• _TASK OBJECTIVE_: Please continue the essay on being vulnerable to love, picking up right after its last sentence, which asks about a company's track record.

----- TEXT SECTION -----

Are You Vulnerable to Love?

Remember when being vulnerable was seen a bad thing? In reference to war, a common expression has been, “being vulnerable to attack.” In personal terms, being vulnerable to your feelings has been deeply discouraged as we’ve been told that this leads to getting hurt. We clearly come from a culture that has viewed the notion of being vulnerable as one to avoid at all costs in order to preserve safety and security.

(c) Carl Studna

As we continue to evolve as a culture growing into greater consciousness, we’re learning how to remain vulnerable while being led by our innate wisdom. In other words, we’re learning how to keep our hearts open through deepening in our compassion for ourselves and others. Our wisdom gives us a greater level of discernment throughout each day as to who is trustworthy and who is not.

Naturally, if I get a call from a telemarketer and they’re trying to sell me a new insurance plan and are asking for my personal bank information, I’m not going to trust them and will end the call. So many of our choices are determined by whether we trust a person or situation at hand. Does that person share the same values as I do? Does this company have a track record of being honest and successful in their way of operating?

----- STUDY MATERIAL -----

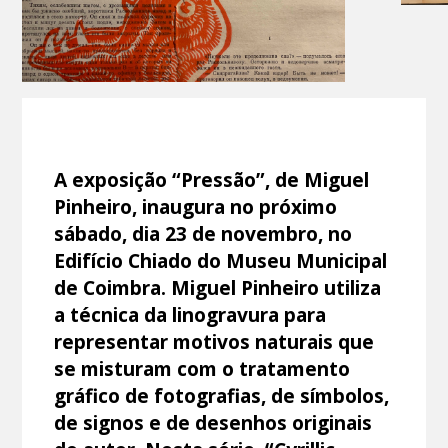
A exposição “Pressão”, de Miguel
Pinheiro, inaugura no próximo
sábado, dia 23 de novembro, no
Edifício Chiado do Museu Municipal
de Coimbra. Miguel Pinheiro utiliza
a técnica da linogravura para
representar motivos naturais que
se misturam com o tratamento
gráfico de fotografias, de símbolos,
de signos e de desenhos originais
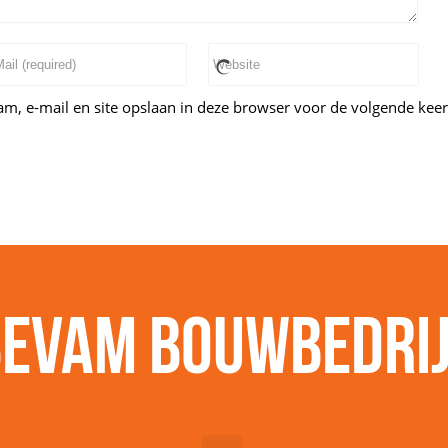
m, e-mail en site opslaan in deze browser voor de volgende keer 
evam bouwbedri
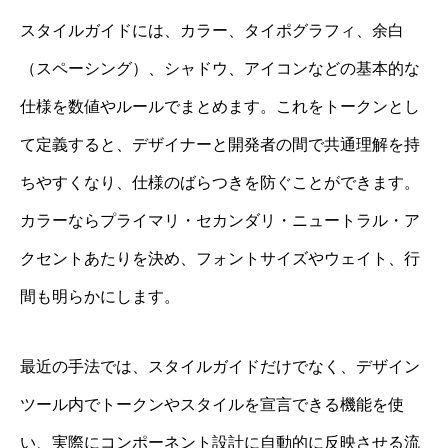
スタイルガイドには、カラー、タイポグラフィ、余白
（スペーシング）、シャドウ、アイコンなどの基本的な
仕様を数値やルールでまとめます。これをトークンとし
て定義すると、デザイナーと開発者の間で共通理解を持
ちやすくなり、仕様のばらつきを防ぐことができます。
カラーならプライマリ・セカンダリ・ニュートラル・ア
クセントあたりを決め、フォントサイズやウェイト、行
間も明らかにします。
最近の手法では、スタイルガイドだけでなく、デザイン
ツール内でトークンやスタイルを宣言できる機能を使
い、実際にコンポーネント設計に自動的に反映させる流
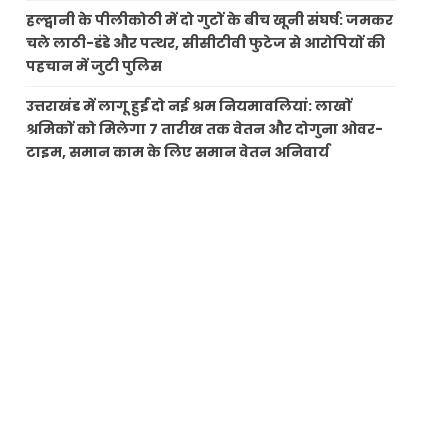
हल्द्वानी के पीलीकोठी में दो गुटों के बीच खूनी संघर्ष: जमकर
चले लाठी-डंडे और पत्थर, सीसीटीवी फुटेज से आरोपियों की
पहचान में जुटी पुलिस
उत्तराखंड में लागू हुईं दो नई श्रम नियमावलियां: लाखों
श्रमिकों को मिलेगा 7 तारीख तक वेतन और दोगुना ओवर-
टाइम, समान काम के लिए समान वेतन अनिवार्य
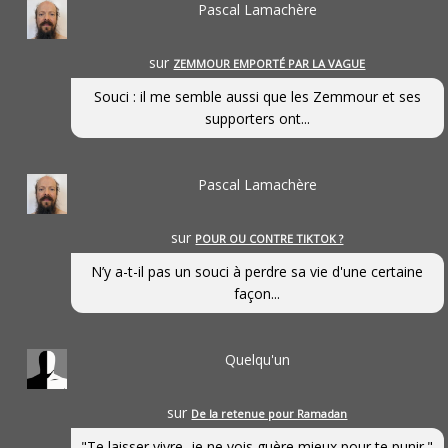
Pascal Lamachère
sur
ZEMMOUR EMPORTÉ PAR LA VAGUE
Souci : il me semble aussi que les Zemmour et ses
supporters ont...
Pascal Lamachère
sur
POUR OU CONTRE TIKTOK ?
N’y a-t-il pas un souci à perdre sa vie d'une certaine
façon...
Quelqu'un
sur
De la retenue pour Ramadan
"Te laisser vivre, je ne vois guère mieux pour te punir."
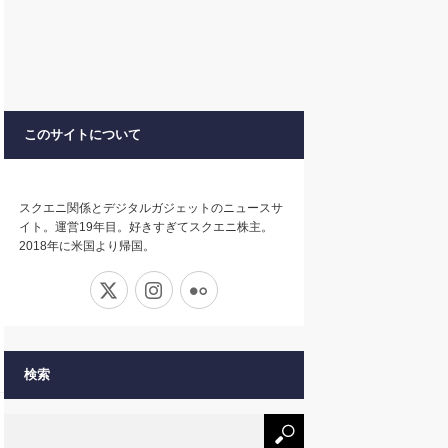
このサイトについて
スクエニ関係とデジタルガジェットのニュースサ
イト。運営19年目。好きすぎてスクエニ株主。
2018年に米国より帰国。
X
Instagram
Flickr
検索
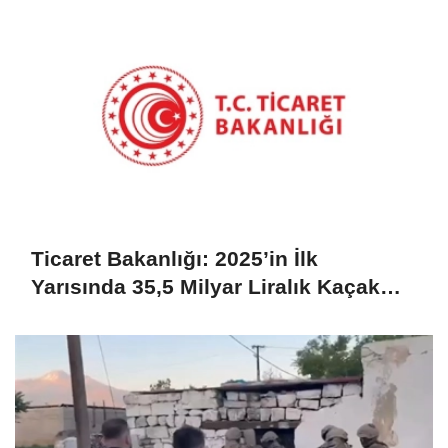
Ticaret Bakanlığı: 2025’in İlk
Yarısında 35,5 Milyar Liralık Kaçak
Eşya Ele Geçirildi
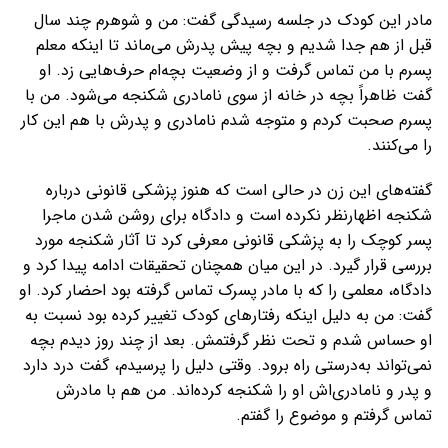
مادر این کودک در جلسه رسیدگی گفت: من و شوهرم چند سال
قبل از هم جدا شدیم و بچه پیش پدرش می‌ماند تا اینکه معلم
پسرم با من تماس گرفت و از وضعیت بچه‌ام حرف‌هایی زد. او
گفت ظاهراً بچه در خانه از سوی نامادری شکنجه می‌شود. من با
پسرم صحبت کردم و متوجه شدم نامادری و پدرش با هم این کار
را می‌کنند.
گفته‌های این زن در حالی است که هنوز پزشکی قانونی درباره
شکنجه اظهارنظر نکرده است و دادگاه برای روشن شدن ماجرا
پسر کوچک را به پزشکی قانونی معرفی کرد تا آثار شکنجه مورد
بررسی قرار گیرد. در این میان همچنان تحقیقات ادامه پیدا کرد و
دادگاه، معلمی را که با مادر پسرک تماس گرفته بود احضار کرد. او
گفت: من به دلیل اینکه رفتارهای کودک تغییر کرده بود نسبت به
او حساس شدم و تحت نظر گرفتمش. بعد از چند روز دیدم بچه
نمی‌تواند به‌درستی راه برود. وقتی دلیل را پرسیدم، گفت درد دارد
و پدر و نامادری‌اش او را شکنجه کرده‌اند. من هم با مادرش
تماس گرفتم و موضوع را گفتم.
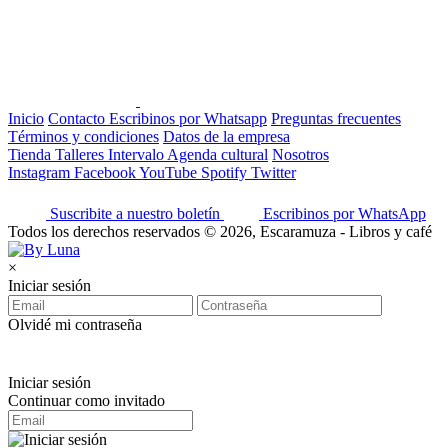
Inicio
Contacto
Escribinos por Whatsapp
Preguntas frecuentes
Términos y condiciones
Datos de la empresa
Tienda
Talleres
Intervalo
Agenda cultural
Nosotros
Instagram
Facebook
YouTube
Spotify
Twitter
Suscribite a nuestro boletín
Escribinos por WhatsApp
Todos los derechos reservados © 2026, Escaramuza - Libros y café
×
Iniciar sesión
Olvidé mi contraseña
Iniciar sesión
Continuar como invitado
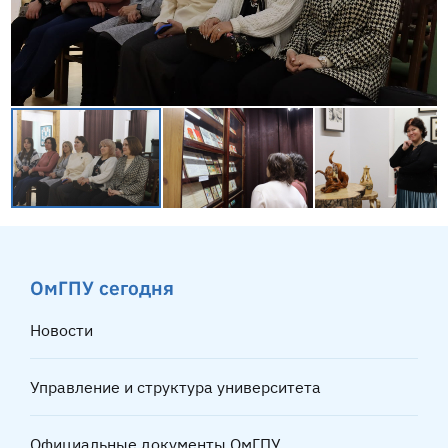
ОмГПУ сегодня
Новости
Управление и структура университета
Официальные документы ОмГПУ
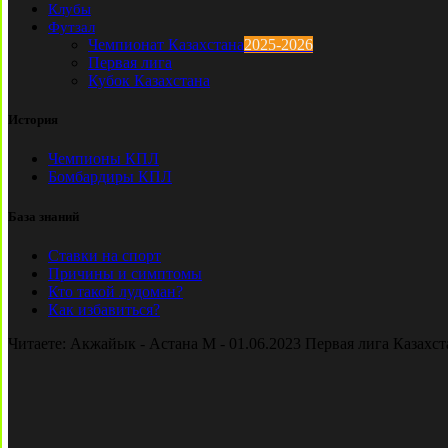
Клубы
Футзал
Чемпионат Казахстана
2025-2026
Первая лига
Кубок Казахстана
История
Чемпионы КПЛ
Бомбардиры КПЛ
База знаний
Ставки на спорт
Причины и симптомы
Кто такой лудоман?
Как избавиться?
Читаете:
Акжайык - Астана М - 01.06.2023 Первая лига Казахст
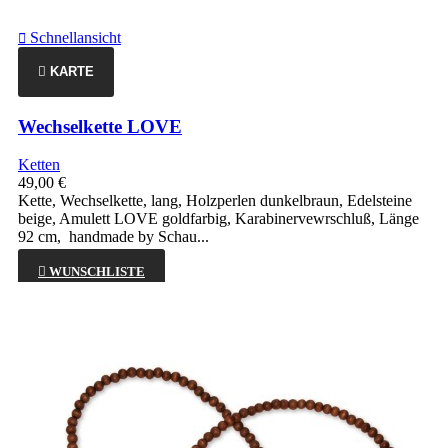
Schnellansicht

KARTE
Wechselkette LOVE
Ketten
49,00 €
Kette, Wechselkette, lang, Holzperlen dunkelbraun, Edelsteine
beige, Amulett LOVE goldfarbig, Karabinervewrschluß, Länge
92 cm, handmade by Schau...

WUNSCHLISTE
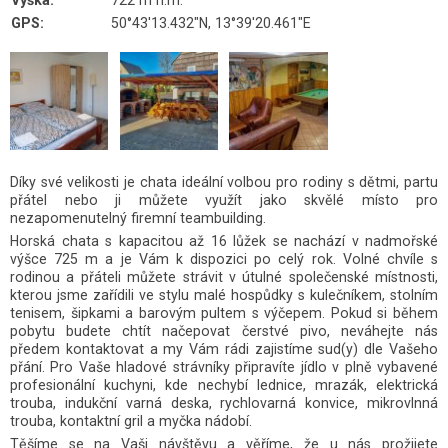
Výška:
722 m n.m.
GPS:
50°43'13.432"N, 13°39'20.461"E
Díky své velikosti je chata ideální volbou pro rodiny s dětmi, partu
přátel nebo ji můžete využít jako skvělé místo pro
nezapomenutelný firemní teambuilding.
Horská chata s kapacitou až 16 lůžek se nachází v nadmořské
výšce 725 m a je Vám k dispozici po celý rok. Volné chvíle s
rodinou a přáteli můžete strávit v útulné společenské místnosti,
kterou jsme zařídili ve stylu malé hospůdky s kulečníkem, stolním
tenisem, šipkami a barovým pultem s výčepem. Pokud si během
pobytu budete chtít načepovat čerstvé pivo, neváhejte nás
předem kontaktovat a my Vám rádi zajistíme sud(y) dle Vašeho
přání. Pro Vaše hladové strávníky připravíte jídlo v plně vybavené
profesionální kuchyni, kde nechybí lednice, mrazák, elektrická
trouba, indukční varná deska, rychlovarná konvice, mikrovlnná
trouba, kontaktní gril a myčka nádobí.
Těšíme se na Vaši návštěvu a věříme, že u nás prožijete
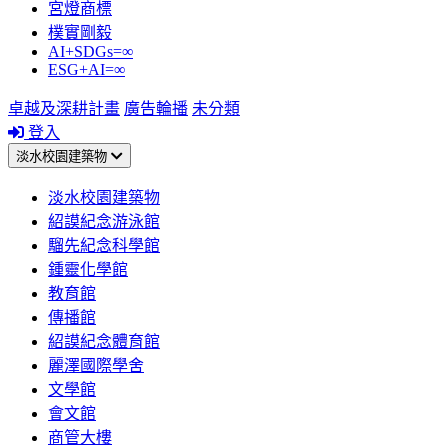
宮燈商標
樸實剛毅
AI+SDGs=∞
ESG+AI=∞
卓越及深耕計畫
廣告輪播
未分類
登入
淡水校園建築物
淡水校園建築物
紹謨紀念游泳館
騮先紀念科學館
鍾靈化學館
教育館
傳播館
紹謨紀念體育館
麗澤國際學舍
文學館
會文館
商管大樓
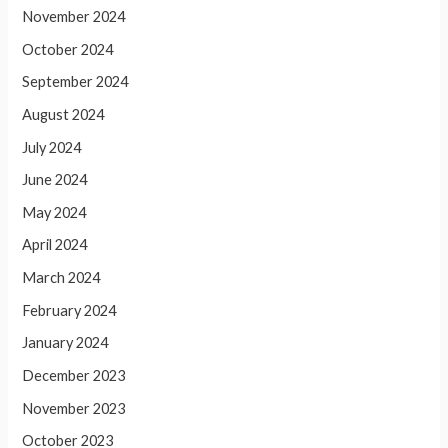
November 2024
October 2024
September 2024
August 2024
July 2024
June 2024
May 2024
April 2024
March 2024
February 2024
January 2024
December 2023
November 2023
October 2023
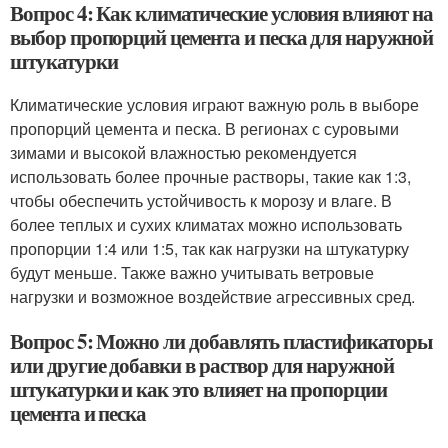
Вопрос 4: Как климатические условия влияют на
выбор пропорций цемента и песка для наружной
штукатурки
Климатические условия играют важную роль в выборе
пропорций цемента и песка. В регионах с суровыми
зимами и высокой влажностью рекомендуется
использовать более прочные растворы, такие как 1:3,
чтобы обеспечить устойчивость к морозу и влаге. В
более теплых и сухих климатах можно использовать
пропорции 1:4 или 1:5, так как нагрузки на штукатурку
будут меньше. Также важно учитывать ветровые
нагрузки и возможное воздействие агрессивных сред.
Вопрос 5: Можно ли добавлять пластификаторы
или другие добавки в раствор для наружной
штукатурки и как это влияет на пропорции
цемента и песка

-----

• _RESPONSE TO THIS EXERCISE_:
Quite often, the people that we’re the closest to are the ones that we find the most challenging to remain open and vulnerable with. Whether it’s a spouse, child, parent, or closest friend, those that we share the greatest history with are often the ones that we fear we’ll have the most to lose if we are fully transparent and vulnerable. We become concerned that we’ll be judged and ridiculed for making a mistake or for expressing different views.

These concerns and challenges can serve as an opportunity to go deeper in our self-inquiry and truly see what judgments might be lurking in our consciousness. The more thoroughly that we get in touch with these judgments (whether with ourselves or others) and learn how to authentically bring the light of love to each constrictive thought and diffuse the energy that has been holding us hostage, we then find that we feel free and begin to foster a greater sense of trust from within.

When we’re not afraid, we can be open, discerning and vulnerable with the people that matter the most to us in our lives bringing a greater richness, value and freedom to our lives.

Let go and be vulnerable to love.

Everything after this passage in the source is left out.